Academe is right to be alarmed by President Trump’s attacks on colleges and academic freedom. His administration appears to be acting in bad faith, motivated by a desire to punish political enemies and weaken the sector’s independence. The attempt to micromanage Harvard University’s viewpoint diversity is particularly alarming. Trump’s dangerous approach comes straight out of the authoritarian playbook of leaders like Viktor Orbán. It should be — and has been — roundly denounced.
But to end the discussion there misses the other half of the story: It is not simply rotten luck that landed higher education in this position. And so academic leaders must take this moment to look in the mirror. The truth is that, for decades, elite higher education has been starkly out of step with the public. At top liberal-arts colleges, one study found, Democrats outnumbered Republicans by 48 to one among English-department faculty members, and 17 to one among philosophy, history, and psychology professors.

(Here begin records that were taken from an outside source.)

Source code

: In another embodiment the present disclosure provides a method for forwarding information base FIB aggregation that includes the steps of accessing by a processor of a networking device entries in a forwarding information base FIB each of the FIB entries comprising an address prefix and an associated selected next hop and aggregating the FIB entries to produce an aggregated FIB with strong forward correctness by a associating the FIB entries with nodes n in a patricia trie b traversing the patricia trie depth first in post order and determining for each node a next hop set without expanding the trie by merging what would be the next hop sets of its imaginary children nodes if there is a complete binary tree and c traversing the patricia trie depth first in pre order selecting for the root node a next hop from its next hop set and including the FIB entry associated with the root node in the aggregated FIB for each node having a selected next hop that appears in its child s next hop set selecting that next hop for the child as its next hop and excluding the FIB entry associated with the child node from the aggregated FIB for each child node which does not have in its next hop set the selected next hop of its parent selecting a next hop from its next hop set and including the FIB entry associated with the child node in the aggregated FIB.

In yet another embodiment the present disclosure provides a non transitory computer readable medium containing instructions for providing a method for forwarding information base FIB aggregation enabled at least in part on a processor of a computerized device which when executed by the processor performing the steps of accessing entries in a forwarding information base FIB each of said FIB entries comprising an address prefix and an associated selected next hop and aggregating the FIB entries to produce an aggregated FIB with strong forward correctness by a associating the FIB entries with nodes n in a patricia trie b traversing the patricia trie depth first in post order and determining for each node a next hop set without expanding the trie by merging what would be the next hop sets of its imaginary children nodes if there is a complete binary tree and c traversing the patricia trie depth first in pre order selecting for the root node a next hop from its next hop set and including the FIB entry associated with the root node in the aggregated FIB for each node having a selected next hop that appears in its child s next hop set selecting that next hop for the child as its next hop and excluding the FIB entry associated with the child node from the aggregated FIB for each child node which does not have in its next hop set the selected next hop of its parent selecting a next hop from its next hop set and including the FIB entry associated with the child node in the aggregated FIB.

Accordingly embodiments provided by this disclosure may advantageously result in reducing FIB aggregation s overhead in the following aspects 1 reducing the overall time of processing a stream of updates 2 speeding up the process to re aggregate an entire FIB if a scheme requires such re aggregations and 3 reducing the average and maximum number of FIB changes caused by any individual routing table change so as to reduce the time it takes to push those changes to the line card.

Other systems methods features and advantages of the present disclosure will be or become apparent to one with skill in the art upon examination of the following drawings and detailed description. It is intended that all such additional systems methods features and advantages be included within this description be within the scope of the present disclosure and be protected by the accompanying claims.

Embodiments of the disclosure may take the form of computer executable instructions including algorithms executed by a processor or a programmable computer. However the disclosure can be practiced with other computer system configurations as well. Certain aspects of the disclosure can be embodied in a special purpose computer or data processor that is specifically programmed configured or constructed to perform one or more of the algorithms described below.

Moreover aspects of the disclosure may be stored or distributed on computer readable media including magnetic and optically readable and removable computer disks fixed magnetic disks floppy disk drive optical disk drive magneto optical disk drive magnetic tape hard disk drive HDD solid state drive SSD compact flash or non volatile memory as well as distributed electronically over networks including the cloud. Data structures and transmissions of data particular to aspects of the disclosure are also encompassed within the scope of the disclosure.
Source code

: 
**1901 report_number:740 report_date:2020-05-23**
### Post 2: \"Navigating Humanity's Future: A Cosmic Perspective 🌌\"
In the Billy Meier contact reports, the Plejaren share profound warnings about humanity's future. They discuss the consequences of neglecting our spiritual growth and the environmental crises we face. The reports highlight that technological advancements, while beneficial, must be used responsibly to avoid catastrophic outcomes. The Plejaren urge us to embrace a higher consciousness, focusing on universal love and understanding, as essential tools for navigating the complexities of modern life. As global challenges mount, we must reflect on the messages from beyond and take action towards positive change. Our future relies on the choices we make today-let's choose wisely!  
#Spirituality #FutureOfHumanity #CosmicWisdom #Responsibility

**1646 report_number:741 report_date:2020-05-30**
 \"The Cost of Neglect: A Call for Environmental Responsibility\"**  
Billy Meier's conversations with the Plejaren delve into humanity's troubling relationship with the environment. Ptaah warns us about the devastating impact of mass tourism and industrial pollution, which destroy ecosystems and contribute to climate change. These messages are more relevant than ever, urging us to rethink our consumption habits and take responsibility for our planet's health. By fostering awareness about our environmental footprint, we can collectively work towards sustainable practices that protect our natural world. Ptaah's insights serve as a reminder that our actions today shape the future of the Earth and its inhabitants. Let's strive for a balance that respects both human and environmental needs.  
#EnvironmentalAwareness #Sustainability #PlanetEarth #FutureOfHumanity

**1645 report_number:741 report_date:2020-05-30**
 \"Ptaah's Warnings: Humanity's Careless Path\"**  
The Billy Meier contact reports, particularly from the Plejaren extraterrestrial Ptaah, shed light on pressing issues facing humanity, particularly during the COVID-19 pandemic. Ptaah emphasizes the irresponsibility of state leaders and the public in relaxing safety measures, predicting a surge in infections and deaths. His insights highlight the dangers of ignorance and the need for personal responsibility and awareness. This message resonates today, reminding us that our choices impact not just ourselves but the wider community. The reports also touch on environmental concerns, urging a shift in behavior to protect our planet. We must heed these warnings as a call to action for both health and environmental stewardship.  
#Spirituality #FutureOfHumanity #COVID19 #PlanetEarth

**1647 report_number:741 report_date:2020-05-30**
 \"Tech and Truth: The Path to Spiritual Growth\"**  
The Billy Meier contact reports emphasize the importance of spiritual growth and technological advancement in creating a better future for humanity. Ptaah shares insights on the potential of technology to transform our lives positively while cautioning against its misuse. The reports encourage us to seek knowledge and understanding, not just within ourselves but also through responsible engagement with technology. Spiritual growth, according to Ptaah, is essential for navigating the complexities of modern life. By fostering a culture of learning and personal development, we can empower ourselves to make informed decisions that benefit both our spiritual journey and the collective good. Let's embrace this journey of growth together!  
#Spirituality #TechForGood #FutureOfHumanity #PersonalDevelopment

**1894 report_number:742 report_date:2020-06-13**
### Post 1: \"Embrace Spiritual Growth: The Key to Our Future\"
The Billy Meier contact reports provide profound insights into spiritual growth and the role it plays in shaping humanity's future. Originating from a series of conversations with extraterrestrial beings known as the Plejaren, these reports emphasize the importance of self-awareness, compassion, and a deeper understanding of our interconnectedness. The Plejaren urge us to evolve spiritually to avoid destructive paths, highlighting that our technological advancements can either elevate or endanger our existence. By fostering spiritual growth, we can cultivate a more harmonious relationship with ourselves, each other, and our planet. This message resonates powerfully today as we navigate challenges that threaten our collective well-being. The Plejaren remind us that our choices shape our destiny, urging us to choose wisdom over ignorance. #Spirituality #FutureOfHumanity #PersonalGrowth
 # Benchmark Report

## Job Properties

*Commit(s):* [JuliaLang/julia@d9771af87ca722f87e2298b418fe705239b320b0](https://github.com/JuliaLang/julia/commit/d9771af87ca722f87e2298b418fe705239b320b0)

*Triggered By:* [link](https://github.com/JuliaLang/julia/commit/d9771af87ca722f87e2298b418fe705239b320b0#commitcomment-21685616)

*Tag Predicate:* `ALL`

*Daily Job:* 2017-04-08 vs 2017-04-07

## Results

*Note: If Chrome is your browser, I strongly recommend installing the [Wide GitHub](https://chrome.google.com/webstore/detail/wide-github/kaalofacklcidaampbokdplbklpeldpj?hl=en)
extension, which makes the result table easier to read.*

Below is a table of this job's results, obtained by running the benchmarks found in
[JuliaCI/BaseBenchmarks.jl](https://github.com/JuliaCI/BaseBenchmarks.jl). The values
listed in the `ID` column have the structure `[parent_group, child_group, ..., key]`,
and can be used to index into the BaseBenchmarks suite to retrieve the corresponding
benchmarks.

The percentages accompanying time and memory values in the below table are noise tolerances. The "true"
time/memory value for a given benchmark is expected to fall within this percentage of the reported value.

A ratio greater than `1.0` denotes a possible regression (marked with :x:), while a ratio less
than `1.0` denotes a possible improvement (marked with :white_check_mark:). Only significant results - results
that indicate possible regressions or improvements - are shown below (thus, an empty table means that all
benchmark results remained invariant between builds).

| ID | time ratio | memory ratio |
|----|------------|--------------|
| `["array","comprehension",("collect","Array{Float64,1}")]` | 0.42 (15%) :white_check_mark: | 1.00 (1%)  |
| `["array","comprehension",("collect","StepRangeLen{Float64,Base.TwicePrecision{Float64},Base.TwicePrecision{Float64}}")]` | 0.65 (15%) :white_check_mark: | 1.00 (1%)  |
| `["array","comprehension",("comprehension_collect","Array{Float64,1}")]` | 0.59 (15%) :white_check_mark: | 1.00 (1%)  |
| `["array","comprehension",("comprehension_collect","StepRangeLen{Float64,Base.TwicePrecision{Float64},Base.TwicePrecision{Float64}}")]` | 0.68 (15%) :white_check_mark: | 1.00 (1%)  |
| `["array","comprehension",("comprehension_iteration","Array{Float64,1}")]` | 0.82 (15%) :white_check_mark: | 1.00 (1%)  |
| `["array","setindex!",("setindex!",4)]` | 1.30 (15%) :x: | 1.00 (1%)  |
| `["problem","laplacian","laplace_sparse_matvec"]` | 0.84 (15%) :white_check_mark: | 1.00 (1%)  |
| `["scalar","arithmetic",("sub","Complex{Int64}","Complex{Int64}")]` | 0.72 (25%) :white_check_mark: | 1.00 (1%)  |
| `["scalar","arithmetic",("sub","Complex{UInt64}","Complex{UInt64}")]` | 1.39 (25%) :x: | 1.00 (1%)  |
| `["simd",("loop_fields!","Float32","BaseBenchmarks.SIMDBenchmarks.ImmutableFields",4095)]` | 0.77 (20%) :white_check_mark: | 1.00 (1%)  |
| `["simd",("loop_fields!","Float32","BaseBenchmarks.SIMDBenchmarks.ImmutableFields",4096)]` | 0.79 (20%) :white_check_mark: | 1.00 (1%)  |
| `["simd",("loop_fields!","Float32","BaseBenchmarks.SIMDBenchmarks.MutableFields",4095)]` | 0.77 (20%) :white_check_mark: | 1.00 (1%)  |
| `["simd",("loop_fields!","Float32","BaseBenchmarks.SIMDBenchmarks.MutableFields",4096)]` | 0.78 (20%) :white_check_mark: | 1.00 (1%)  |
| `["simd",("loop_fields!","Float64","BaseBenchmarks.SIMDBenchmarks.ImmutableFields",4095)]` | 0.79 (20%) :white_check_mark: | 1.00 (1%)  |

While college leaders tirelessly championed diversity by race and gender, they tolerated, and sometimes abetted, an ideological monoculture.
Some academics wore this political disconnect as a badge of honor, a sign that higher ed’s leaders, faculty, and students were more enlightened than a benighted American public. And for years, they got away with it. But in our system, where even private colleges rely on enormous public subsidies, that was a dangerous game to play. Many large universities receive at least a quarter of their operating budgets from the federal government, and it was only a matter of time until we encountered an administration that sought to leverage that dependency to exact changes.
On one high-profile issue that the administration and conservative critics see as an easy target — the use of racial preferences in college admissions — elite colleges have been stunningly out of touch. And predictably, countermeasures have begun: The Department of Justice is already investigating admissions at Stanford University and the University of California’s Berkeley, Irvine, and Los Angeles campuses.
I’ve been writing about admissions for more than three decades, and over that time I’ve visited dozens of campuses. I frequently ask audience members to raise their hands if they oppose racial preferences. Very few hands go up. Often none do. When I next cite Pew Research polling showing that 74 percent of Americans, including a majority of people of color, oppose the consideration of race, my audiences seem surprised.
Maybe the American public is cold-hearted and doesn’t care about racial justice the way right-thinking people in elite colleges do? The polls contradict that as well: Americans support racial diversity, they just don’t think racial preferences are the right way to accomplish that goal. Instead, Americans support, by a substantial margin, colleges giving a break to economically disadvantaged students of all races, a disproportionate share of whom are Black and Hispanic.
This approach does not ignore America’s history of racial oppression. It is precisely because of that history that Black and Hispanic Americans are more likely to find themselves in America’s lower socioeconomic brackets. Moreover, as I argue in my new book, Class Matters, the strong political support for economic rather than racial affirmative action makes sense given profound changes in American society over the past half century or more.